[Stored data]
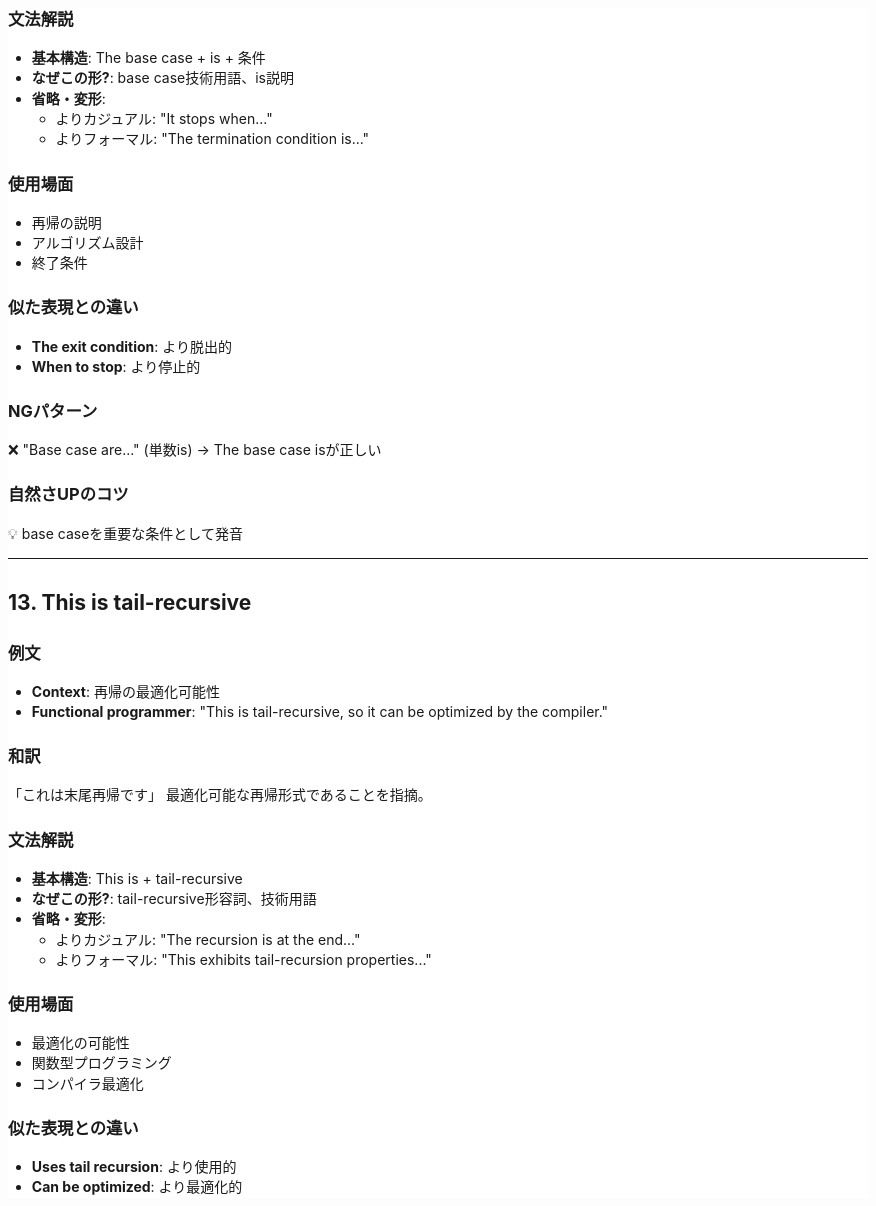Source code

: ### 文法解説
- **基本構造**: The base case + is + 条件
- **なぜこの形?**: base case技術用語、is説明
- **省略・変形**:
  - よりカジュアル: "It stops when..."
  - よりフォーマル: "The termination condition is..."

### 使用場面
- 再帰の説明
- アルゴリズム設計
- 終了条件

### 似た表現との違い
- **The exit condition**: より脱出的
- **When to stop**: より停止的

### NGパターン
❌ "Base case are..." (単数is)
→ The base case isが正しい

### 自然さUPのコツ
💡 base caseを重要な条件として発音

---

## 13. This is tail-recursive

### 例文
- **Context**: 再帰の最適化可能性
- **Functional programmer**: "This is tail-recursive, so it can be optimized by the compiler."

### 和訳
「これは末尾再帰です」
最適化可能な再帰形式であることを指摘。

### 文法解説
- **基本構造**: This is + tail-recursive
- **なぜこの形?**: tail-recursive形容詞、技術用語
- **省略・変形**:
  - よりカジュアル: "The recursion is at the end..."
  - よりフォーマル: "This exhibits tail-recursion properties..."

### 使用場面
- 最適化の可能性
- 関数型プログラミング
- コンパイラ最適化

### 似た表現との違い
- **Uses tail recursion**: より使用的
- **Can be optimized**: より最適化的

• [TASK]: Report the number of lines in the records that include the string "condition", and write no other words.

• [ANSWER BELOW]: 2